Excerpts from a dataset
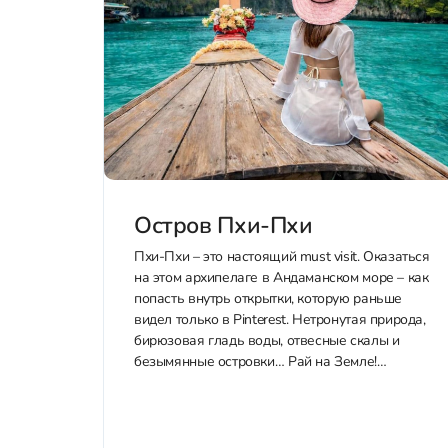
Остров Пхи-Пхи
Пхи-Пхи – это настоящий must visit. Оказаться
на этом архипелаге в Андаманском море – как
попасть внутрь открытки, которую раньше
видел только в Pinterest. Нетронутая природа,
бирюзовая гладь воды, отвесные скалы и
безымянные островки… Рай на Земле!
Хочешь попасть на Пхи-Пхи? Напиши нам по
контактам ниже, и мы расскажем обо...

...

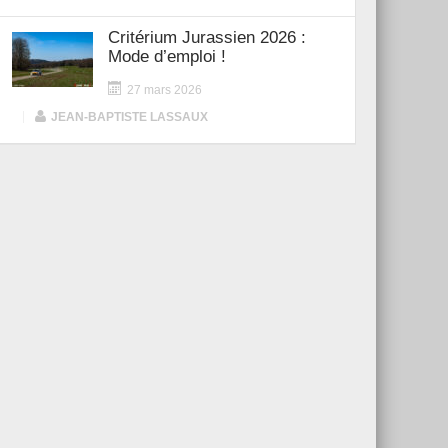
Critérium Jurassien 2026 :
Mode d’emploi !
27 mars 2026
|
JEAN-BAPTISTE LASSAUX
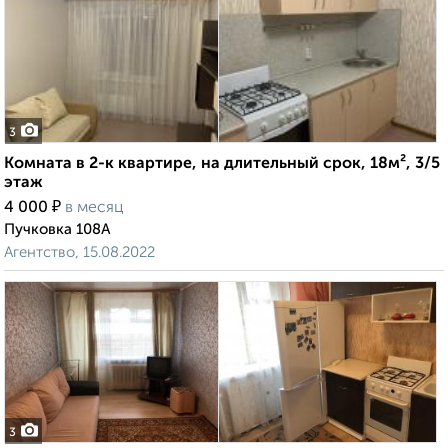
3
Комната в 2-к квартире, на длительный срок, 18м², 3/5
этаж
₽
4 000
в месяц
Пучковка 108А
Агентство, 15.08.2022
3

Your goal | What do the lines above say from the one containing "Остров Пхи-Пхи" down to the one containing "контактам ниже, и мы расскажем обо..."? Return them exactly, both end lines included, and only them.

Solution |
Остров Пхи-Пхи
Пхи-Пхи – это настоящий must visit. Оказаться
на этом архипелаге в Андаманском море – как
попасть внутрь открытки, которую раньше
видел только в Pinterest. Нетронутая природа,
бирюзовая гладь воды, отвесные скалы и
безымянные островки… Рай на Земле!
Хочешь попасть на Пхи-Пхи? Напиши нам по
контактам ниже, и мы расскажем обо...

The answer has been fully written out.